Second, pre-booking verification becomes essential. The narrow-body premium market is heterogeneous. Iberia XLR, Etihad LR in 1-1 reverse herringbone, La Compagnie all-business 2-2, JetBlue Mint Suite on A321neo — all carry a "Business Class" label and have nothing in common. The right decision isn't made on the airline logo or the fare. It's made on the exact aircraft type, the installed cabin version, and the seat configuration on that specific flight and date.
Verifying exactly that — aircraft sub-type, confirmed cabin configuration — is what The Flight Desk checks before every booking as part of the Concierge Travel service.

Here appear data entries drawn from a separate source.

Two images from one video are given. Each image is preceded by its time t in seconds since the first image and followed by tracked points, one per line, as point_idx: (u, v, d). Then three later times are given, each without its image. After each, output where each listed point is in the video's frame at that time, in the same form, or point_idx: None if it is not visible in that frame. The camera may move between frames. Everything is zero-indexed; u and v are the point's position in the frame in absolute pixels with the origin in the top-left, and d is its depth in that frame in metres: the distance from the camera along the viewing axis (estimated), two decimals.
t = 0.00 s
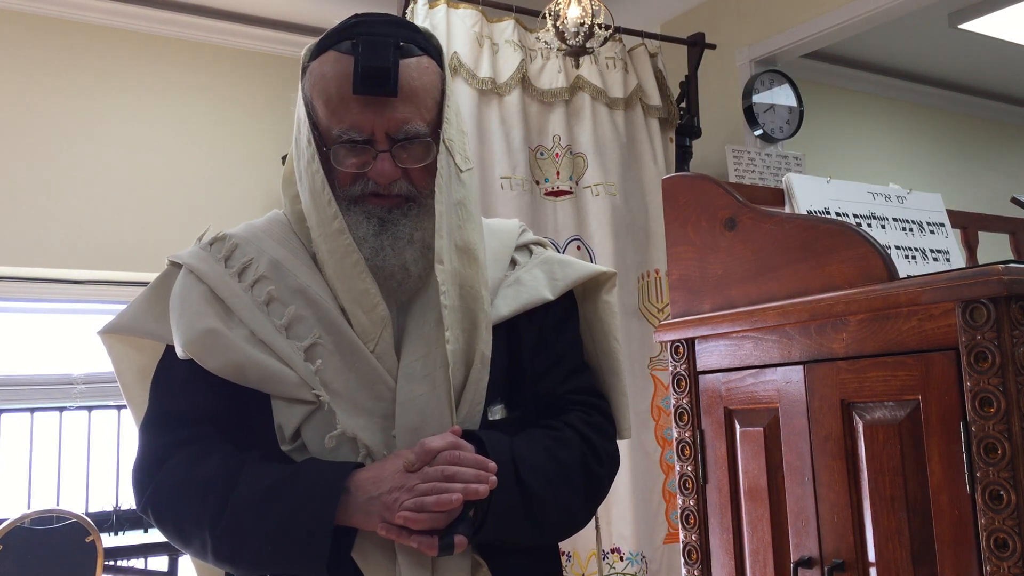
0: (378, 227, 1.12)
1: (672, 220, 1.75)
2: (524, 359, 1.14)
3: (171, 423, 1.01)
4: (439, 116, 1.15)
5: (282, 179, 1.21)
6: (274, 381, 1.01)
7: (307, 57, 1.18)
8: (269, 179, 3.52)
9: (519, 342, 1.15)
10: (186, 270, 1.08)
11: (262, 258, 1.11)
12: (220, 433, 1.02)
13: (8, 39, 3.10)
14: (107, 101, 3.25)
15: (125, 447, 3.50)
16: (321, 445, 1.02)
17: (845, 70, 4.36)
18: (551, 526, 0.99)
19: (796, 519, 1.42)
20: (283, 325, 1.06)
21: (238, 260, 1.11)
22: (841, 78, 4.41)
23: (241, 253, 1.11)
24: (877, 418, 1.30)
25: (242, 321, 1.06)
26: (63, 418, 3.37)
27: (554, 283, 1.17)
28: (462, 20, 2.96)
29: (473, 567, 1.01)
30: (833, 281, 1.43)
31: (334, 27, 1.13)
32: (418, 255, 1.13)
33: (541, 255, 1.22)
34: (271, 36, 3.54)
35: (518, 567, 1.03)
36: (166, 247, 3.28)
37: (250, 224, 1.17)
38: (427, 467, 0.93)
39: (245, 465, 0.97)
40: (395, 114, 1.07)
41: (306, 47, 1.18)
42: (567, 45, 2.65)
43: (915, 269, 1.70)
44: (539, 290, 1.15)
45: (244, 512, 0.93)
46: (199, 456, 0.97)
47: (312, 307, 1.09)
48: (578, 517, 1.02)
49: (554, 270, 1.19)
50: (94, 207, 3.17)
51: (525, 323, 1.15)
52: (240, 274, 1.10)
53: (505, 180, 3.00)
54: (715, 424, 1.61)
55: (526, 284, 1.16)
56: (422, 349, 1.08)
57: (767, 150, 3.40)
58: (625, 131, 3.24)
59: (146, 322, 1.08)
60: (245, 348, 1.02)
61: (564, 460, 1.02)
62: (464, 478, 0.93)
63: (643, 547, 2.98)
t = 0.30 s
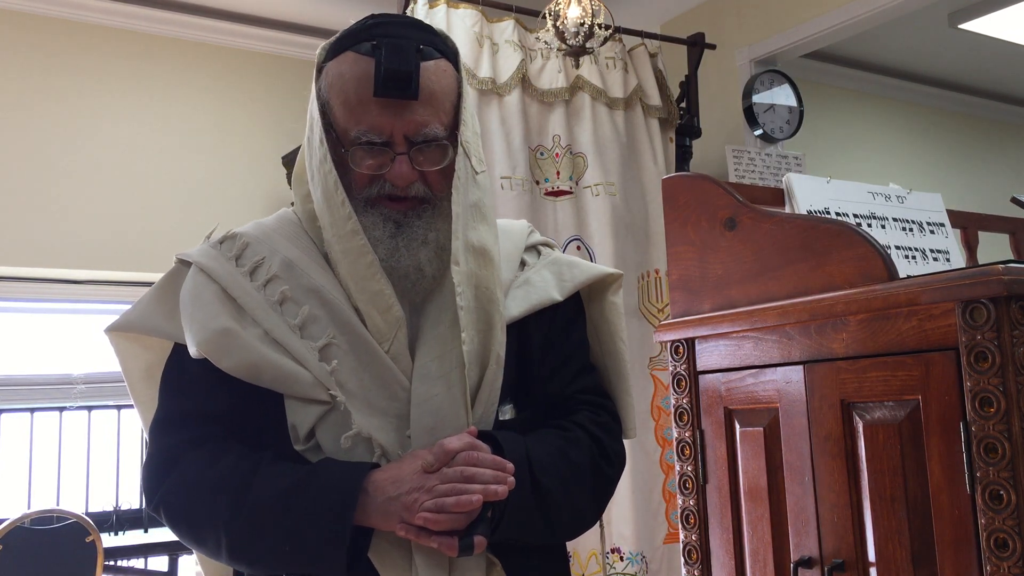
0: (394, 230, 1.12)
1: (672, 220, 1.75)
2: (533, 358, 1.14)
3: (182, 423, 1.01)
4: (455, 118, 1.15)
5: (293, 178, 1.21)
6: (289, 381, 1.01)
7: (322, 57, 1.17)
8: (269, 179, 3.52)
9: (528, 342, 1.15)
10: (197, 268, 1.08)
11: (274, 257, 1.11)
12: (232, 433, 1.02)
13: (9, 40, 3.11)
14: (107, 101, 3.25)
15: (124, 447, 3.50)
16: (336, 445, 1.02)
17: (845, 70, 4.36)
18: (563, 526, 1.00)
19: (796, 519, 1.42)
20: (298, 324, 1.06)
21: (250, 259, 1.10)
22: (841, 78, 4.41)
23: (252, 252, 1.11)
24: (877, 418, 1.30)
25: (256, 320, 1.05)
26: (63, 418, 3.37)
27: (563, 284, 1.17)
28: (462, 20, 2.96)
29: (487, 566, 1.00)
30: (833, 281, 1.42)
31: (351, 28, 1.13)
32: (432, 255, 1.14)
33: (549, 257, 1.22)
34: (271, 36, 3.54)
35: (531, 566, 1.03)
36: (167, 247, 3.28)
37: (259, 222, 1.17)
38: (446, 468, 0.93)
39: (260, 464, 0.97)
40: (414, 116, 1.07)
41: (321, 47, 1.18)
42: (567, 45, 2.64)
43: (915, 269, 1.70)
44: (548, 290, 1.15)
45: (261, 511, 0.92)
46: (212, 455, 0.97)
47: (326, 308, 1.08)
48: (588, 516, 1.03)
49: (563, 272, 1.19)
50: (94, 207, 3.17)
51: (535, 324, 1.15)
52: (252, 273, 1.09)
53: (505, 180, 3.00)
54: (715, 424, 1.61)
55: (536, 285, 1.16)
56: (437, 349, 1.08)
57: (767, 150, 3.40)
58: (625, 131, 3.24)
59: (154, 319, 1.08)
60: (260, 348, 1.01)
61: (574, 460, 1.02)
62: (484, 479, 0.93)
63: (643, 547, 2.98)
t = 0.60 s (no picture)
0: (409, 229, 1.11)
1: (672, 219, 1.74)
2: (544, 359, 1.14)
3: (196, 421, 1.00)
4: (470, 118, 1.15)
5: (306, 178, 1.21)
6: (306, 379, 1.01)
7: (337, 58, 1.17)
8: (269, 179, 3.53)
9: (539, 343, 1.14)
10: (212, 267, 1.08)
11: (290, 256, 1.11)
12: (248, 433, 1.02)
13: (9, 40, 3.11)
14: (107, 101, 3.25)
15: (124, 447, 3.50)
16: (352, 444, 1.02)
17: (844, 70, 4.36)
18: (576, 525, 1.00)
19: (796, 519, 1.42)
20: (314, 324, 1.06)
21: (265, 259, 1.10)
22: (841, 78, 4.41)
23: (267, 251, 1.11)
24: (877, 418, 1.30)
25: (271, 319, 1.05)
26: (63, 418, 3.37)
27: (573, 285, 1.17)
28: (462, 20, 2.95)
29: (502, 564, 1.01)
30: (833, 281, 1.43)
31: (367, 27, 1.13)
32: (447, 255, 1.13)
33: (560, 258, 1.22)
34: (271, 36, 3.55)
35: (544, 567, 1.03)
36: (167, 247, 3.29)
37: (274, 220, 1.17)
38: (465, 467, 0.92)
39: (277, 463, 0.97)
40: (429, 115, 1.07)
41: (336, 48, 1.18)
42: (567, 45, 2.65)
43: (915, 269, 1.70)
44: (559, 291, 1.15)
45: (280, 509, 0.92)
46: (228, 454, 0.97)
47: (342, 306, 1.08)
48: (599, 516, 1.03)
49: (573, 272, 1.19)
50: (94, 206, 3.17)
51: (545, 325, 1.15)
52: (267, 272, 1.09)
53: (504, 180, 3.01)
54: (715, 424, 1.61)
55: (547, 285, 1.16)
56: (453, 347, 1.08)
57: (767, 151, 3.41)
58: (625, 131, 3.24)
59: (167, 317, 1.08)
60: (277, 347, 1.02)
61: (586, 460, 1.02)
62: (502, 478, 0.93)
63: (643, 547, 2.99)
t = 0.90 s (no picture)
0: (424, 220, 1.12)
1: (672, 220, 1.75)
2: (557, 355, 1.14)
3: (214, 419, 0.99)
4: (480, 110, 1.15)
5: (322, 179, 1.21)
6: (325, 373, 1.00)
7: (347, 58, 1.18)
8: (270, 179, 3.53)
9: (552, 341, 1.14)
10: (229, 265, 1.07)
11: (307, 253, 1.10)
12: (266, 428, 1.01)
13: (9, 40, 3.11)
14: (107, 101, 3.25)
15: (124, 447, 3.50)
16: (373, 437, 1.01)
17: (844, 69, 4.37)
18: (593, 520, 1.00)
19: (796, 519, 1.42)
20: (332, 318, 1.05)
21: (282, 256, 1.09)
22: (841, 78, 4.42)
23: (284, 249, 1.10)
24: (876, 418, 1.30)
25: (290, 314, 1.04)
26: (63, 418, 3.38)
27: (585, 284, 1.17)
28: (462, 20, 2.95)
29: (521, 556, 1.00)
30: (833, 281, 1.43)
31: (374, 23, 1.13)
32: (465, 248, 1.13)
33: (571, 257, 1.22)
34: (272, 36, 3.55)
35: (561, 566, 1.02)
36: (167, 247, 3.29)
37: (290, 220, 1.16)
38: (489, 456, 0.92)
39: (296, 458, 0.96)
40: (438, 105, 1.07)
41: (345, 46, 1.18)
42: (567, 45, 2.65)
43: (915, 269, 1.71)
44: (571, 290, 1.15)
45: (301, 504, 0.91)
46: (247, 449, 0.96)
47: (361, 301, 1.07)
48: (614, 511, 1.03)
49: (585, 272, 1.19)
50: (94, 207, 3.18)
51: (558, 323, 1.15)
52: (284, 269, 1.08)
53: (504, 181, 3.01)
54: (715, 424, 1.61)
55: (559, 284, 1.16)
56: (471, 340, 1.08)
57: (766, 151, 3.41)
58: (625, 131, 3.25)
59: (183, 316, 1.06)
60: (297, 339, 1.01)
61: (600, 456, 1.02)
62: (526, 466, 0.92)
63: (643, 547, 2.99)
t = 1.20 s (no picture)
0: (448, 220, 1.09)
1: (672, 219, 1.75)
2: (573, 354, 1.12)
3: (236, 411, 0.95)
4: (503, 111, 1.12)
5: (344, 179, 1.17)
6: (349, 367, 0.97)
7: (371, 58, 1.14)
8: (270, 179, 3.54)
9: (568, 341, 1.13)
10: (250, 260, 1.04)
11: (329, 249, 1.07)
12: (287, 422, 0.96)
13: (9, 40, 3.12)
14: (107, 101, 3.25)
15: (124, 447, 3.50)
16: (396, 430, 0.98)
17: (844, 69, 4.37)
18: (615, 517, 0.99)
19: (796, 519, 1.43)
20: (355, 313, 1.02)
21: (304, 252, 1.06)
22: (841, 78, 4.42)
23: (305, 245, 1.07)
24: (876, 418, 1.30)
25: (313, 309, 1.01)
26: (63, 418, 3.38)
27: (600, 286, 1.15)
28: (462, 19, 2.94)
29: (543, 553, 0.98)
30: (832, 281, 1.43)
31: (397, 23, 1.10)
32: (486, 246, 1.10)
33: (585, 259, 1.20)
34: (272, 36, 3.56)
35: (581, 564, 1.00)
36: (168, 247, 3.29)
37: (310, 218, 1.13)
38: (514, 449, 0.90)
39: (319, 451, 0.92)
40: (462, 104, 1.04)
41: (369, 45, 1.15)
42: (567, 45, 2.65)
43: (915, 269, 1.71)
44: (587, 291, 1.13)
45: (325, 495, 0.88)
46: (271, 442, 0.92)
47: (384, 297, 1.04)
48: (633, 510, 1.01)
49: (600, 274, 1.17)
50: (95, 206, 3.18)
51: (573, 324, 1.13)
52: (307, 265, 1.06)
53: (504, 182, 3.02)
54: (715, 424, 1.62)
55: (576, 285, 1.14)
56: (494, 336, 1.05)
57: (767, 150, 3.41)
58: (625, 131, 3.25)
59: (204, 313, 1.04)
60: (321, 333, 0.98)
61: (619, 455, 1.00)
62: (551, 459, 0.90)
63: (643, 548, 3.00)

The Flight Desk checks cabin configuration before every booking
No surprises on board. Pierre knows the aircraft, the sub-type, the seat layout — and books accordingly.
Discuss your itinerary on WhatsApp →Frequently asked questions
What is the difference between the A321LR and the A321XLR?

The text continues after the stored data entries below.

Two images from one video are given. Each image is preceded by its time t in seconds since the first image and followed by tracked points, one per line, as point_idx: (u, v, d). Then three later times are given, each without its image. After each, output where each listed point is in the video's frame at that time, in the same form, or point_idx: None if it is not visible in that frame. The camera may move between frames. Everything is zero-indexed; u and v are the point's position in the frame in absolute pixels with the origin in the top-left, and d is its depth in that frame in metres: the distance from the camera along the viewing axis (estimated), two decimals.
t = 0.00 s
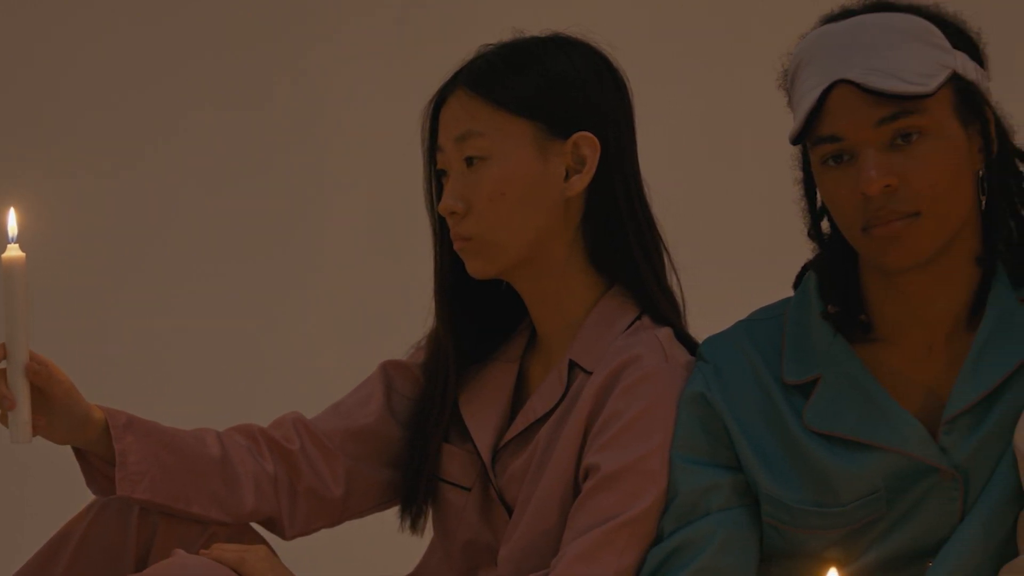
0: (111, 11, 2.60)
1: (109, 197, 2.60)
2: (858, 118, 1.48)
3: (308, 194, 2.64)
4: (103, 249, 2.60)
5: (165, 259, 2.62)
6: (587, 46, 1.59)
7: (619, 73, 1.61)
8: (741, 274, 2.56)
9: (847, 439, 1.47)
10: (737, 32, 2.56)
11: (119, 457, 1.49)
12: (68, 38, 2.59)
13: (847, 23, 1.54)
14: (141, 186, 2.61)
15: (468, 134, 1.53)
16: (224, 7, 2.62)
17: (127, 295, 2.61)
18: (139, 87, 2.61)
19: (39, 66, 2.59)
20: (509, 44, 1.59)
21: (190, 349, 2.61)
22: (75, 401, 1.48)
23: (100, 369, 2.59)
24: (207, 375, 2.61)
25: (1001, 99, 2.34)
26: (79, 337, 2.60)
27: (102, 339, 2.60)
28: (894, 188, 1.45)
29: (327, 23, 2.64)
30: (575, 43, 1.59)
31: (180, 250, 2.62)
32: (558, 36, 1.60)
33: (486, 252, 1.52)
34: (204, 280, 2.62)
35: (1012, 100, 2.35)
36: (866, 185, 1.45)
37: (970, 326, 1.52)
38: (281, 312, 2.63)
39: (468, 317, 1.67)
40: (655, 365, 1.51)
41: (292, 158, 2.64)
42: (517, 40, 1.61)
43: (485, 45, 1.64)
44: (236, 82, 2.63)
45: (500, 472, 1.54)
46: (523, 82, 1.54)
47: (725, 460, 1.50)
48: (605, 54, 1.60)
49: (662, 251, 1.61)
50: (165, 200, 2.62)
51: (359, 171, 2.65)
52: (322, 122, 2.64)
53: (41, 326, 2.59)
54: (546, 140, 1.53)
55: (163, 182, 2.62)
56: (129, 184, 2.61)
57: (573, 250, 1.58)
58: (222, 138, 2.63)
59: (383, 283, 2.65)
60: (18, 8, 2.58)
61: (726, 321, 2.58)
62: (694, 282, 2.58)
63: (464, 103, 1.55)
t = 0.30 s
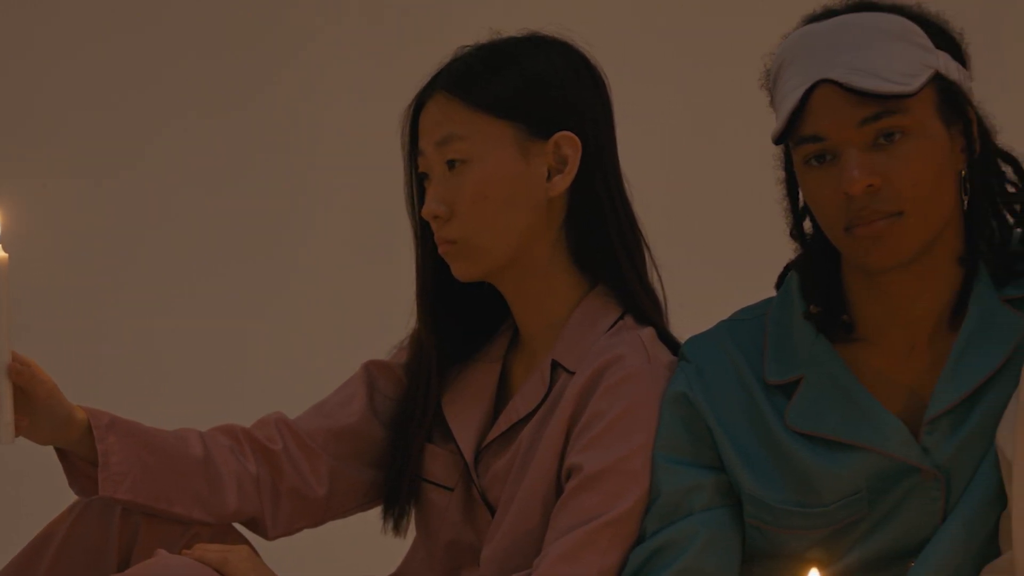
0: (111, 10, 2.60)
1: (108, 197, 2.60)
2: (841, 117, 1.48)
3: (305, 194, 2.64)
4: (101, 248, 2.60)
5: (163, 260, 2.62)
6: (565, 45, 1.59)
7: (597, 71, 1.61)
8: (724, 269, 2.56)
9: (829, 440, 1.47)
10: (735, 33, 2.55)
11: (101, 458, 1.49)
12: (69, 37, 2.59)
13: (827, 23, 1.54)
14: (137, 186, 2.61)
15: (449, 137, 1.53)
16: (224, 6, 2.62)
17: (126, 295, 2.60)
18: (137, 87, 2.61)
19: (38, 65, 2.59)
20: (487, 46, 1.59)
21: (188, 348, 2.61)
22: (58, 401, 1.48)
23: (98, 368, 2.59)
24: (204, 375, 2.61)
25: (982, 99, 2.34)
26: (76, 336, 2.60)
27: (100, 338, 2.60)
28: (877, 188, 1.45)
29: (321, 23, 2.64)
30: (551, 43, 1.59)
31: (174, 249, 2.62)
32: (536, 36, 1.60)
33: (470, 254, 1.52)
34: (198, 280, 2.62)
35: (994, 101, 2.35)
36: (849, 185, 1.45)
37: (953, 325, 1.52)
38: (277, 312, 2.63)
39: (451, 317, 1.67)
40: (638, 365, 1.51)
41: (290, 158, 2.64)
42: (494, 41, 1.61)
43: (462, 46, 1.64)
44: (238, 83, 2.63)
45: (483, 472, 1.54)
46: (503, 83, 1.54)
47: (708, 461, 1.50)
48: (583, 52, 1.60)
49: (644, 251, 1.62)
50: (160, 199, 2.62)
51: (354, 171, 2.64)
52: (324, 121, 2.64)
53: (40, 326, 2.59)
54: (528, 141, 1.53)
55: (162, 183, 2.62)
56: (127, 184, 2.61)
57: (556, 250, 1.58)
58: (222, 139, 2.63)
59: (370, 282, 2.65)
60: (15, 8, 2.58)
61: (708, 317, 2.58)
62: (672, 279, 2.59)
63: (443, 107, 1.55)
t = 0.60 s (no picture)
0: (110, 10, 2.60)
1: (108, 197, 2.59)
2: (826, 117, 1.48)
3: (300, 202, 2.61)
4: (100, 248, 2.58)
5: (161, 262, 2.59)
6: (541, 43, 1.60)
7: (575, 68, 1.61)
8: (714, 268, 2.50)
9: (814, 440, 1.47)
10: (737, 33, 2.49)
11: (87, 458, 1.49)
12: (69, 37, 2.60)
13: (811, 23, 1.54)
14: (137, 185, 2.59)
15: (431, 141, 1.52)
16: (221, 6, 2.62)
17: (132, 296, 2.58)
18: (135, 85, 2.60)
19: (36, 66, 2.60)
20: (465, 47, 1.58)
21: (188, 348, 2.57)
22: (43, 401, 1.48)
23: (98, 369, 2.55)
24: (214, 374, 2.57)
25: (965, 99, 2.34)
26: (79, 337, 2.57)
27: (100, 339, 2.56)
28: (862, 188, 1.45)
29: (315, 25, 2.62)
30: (529, 42, 1.60)
31: (174, 248, 2.59)
32: (513, 36, 1.60)
33: (455, 257, 1.51)
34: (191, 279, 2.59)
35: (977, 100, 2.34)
36: (834, 185, 1.45)
37: (938, 325, 1.52)
38: (281, 315, 2.59)
39: (436, 317, 1.67)
40: (622, 365, 1.51)
41: (292, 159, 2.61)
42: (473, 42, 1.61)
43: (441, 48, 1.64)
44: (236, 86, 2.61)
45: (467, 473, 1.54)
46: (483, 85, 1.53)
47: (693, 461, 1.50)
48: (560, 49, 1.60)
49: (626, 248, 1.62)
50: (160, 199, 2.59)
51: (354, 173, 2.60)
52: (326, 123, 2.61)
53: (43, 327, 2.57)
54: (510, 141, 1.52)
55: (163, 183, 2.60)
56: (126, 184, 2.59)
57: (541, 250, 1.58)
58: (223, 138, 2.61)
59: (359, 283, 2.60)
60: (15, 8, 2.59)
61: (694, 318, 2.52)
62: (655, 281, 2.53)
63: (423, 110, 1.54)
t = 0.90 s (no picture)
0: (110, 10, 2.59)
1: (108, 198, 2.58)
2: (807, 117, 1.48)
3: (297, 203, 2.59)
4: (99, 248, 2.57)
5: (161, 262, 2.58)
6: (515, 43, 1.58)
7: (551, 68, 1.59)
8: (698, 267, 2.48)
9: (795, 439, 1.47)
10: (734, 32, 2.47)
11: (70, 458, 1.49)
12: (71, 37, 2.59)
13: (793, 23, 1.53)
14: (138, 185, 2.59)
15: (408, 146, 1.51)
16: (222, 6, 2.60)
17: (130, 297, 2.57)
18: (134, 83, 2.59)
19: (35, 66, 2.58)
20: (438, 49, 1.56)
21: (186, 348, 2.57)
22: (28, 401, 1.48)
23: (95, 369, 2.55)
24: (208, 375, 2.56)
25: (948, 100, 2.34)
26: (77, 337, 2.57)
27: (98, 339, 2.56)
28: (843, 188, 1.45)
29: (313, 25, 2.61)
30: (503, 42, 1.58)
31: (173, 249, 2.58)
32: (486, 36, 1.59)
33: (438, 261, 1.50)
34: (192, 278, 2.58)
35: (960, 101, 2.34)
36: (816, 185, 1.45)
37: (919, 325, 1.52)
38: (279, 315, 2.59)
39: (417, 318, 1.67)
40: (604, 365, 1.51)
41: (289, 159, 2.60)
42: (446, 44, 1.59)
43: (413, 50, 1.62)
44: (235, 85, 2.60)
45: (449, 473, 1.54)
46: (456, 88, 1.52)
47: (675, 461, 1.50)
48: (535, 48, 1.59)
49: (604, 245, 1.61)
50: (160, 200, 2.58)
51: (351, 173, 2.58)
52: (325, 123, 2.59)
53: (44, 326, 2.57)
54: (487, 143, 1.51)
55: (163, 183, 2.59)
56: (125, 185, 2.59)
57: (521, 250, 1.57)
58: (223, 138, 2.59)
59: (351, 283, 2.60)
60: (15, 8, 2.58)
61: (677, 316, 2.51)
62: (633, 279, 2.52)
63: (398, 115, 1.53)
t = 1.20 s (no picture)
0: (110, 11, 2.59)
1: (108, 198, 2.58)
2: (791, 117, 1.48)
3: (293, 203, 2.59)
4: (99, 247, 2.58)
5: (161, 262, 2.58)
6: (492, 42, 1.57)
7: (530, 67, 1.58)
8: (692, 267, 2.48)
9: (779, 439, 1.47)
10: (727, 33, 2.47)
11: (54, 458, 1.48)
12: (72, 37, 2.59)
13: (776, 23, 1.53)
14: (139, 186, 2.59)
15: (387, 148, 1.49)
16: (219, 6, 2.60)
17: (130, 297, 2.58)
18: (134, 83, 2.59)
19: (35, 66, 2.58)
20: (415, 52, 1.55)
21: (184, 348, 2.57)
22: (12, 401, 1.47)
23: (96, 369, 2.56)
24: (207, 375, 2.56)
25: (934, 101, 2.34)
26: (78, 337, 2.57)
27: (98, 339, 2.57)
28: (827, 187, 1.46)
29: (308, 25, 2.60)
30: (480, 43, 1.57)
31: (173, 249, 2.58)
32: (463, 37, 1.57)
33: (421, 263, 1.49)
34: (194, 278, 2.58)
35: (946, 102, 2.35)
36: (799, 185, 1.45)
37: (902, 325, 1.52)
38: (276, 316, 2.59)
39: (400, 319, 1.66)
40: (587, 365, 1.51)
41: (287, 159, 2.58)
42: (423, 45, 1.58)
43: (390, 53, 1.61)
44: (233, 86, 2.60)
45: (433, 473, 1.54)
46: (435, 90, 1.50)
47: (659, 461, 1.50)
48: (512, 48, 1.58)
49: (585, 243, 1.61)
50: (160, 200, 2.58)
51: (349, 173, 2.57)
52: (325, 122, 2.58)
53: (46, 326, 2.57)
54: (466, 143, 1.50)
55: (161, 184, 2.59)
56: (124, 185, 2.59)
57: (504, 250, 1.57)
58: (223, 138, 2.59)
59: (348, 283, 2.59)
60: (17, 8, 2.59)
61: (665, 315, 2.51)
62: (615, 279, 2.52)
63: (377, 118, 1.51)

The A321LR (Long Range) and A321XLR (Extra Long Range) are both extended-range variants of the A321neo family. The LR reaches approximately 7,400 km; the XLR extends this to 8,700 km via an additional fixed centre tank. Etihad operates A321LRs from August 2025. Iberia received the first commercial A321XLRs in June 2024. Both enable premium products on routes that previously required wide-body jets.
Does Etihad really offer First Class on a single-aisle aircraft?
Yes. Etihad's A321LR carries 2 First Class suites at the front — a world first on a narrow-body jet. The distinction from Business Class isn't just the seat: it's a separate service level with a dedicated menu including caviar, pyjamas, a specific amenity kit, and access to Etihad's First Class lounge in Abu Dhabi with personalised handling from check-in onward. Commercial service began in August 2025.
Is La Compagnie operating an A321XLR?
La Compagnie operates A321neo LR aircraft on the Paris–New York (Newark) route. The cabin is 100% business class: 76 seats in a 2-2 layout, all converting to 192 cm flat beds. A third aircraft joins the fleet in 2026, configured for 68 seats.
How do I know what seat configuration my business class flight has?
The aircraft type is usually shown during booking. The exact cabin configuration — 1-1, 2-2, flat bed or recliner, suite presence — is never clearly stated on booking platforms. You need to know the exact sub-type and which cabin version the airline has installed on that specific flight.
Is narrow-body business class comparable to a long-haul wide-body?
On the best products — Etihad A321LR in 1-1 reverse herringbone, La Compagnie all-business flat bed — the experience is comparable to a solid long-haul Business Class. On mid-tier products (recliner seats, limited aisle access), the gap remains significant. The determining variable is the seat configuration, not the aircraft type.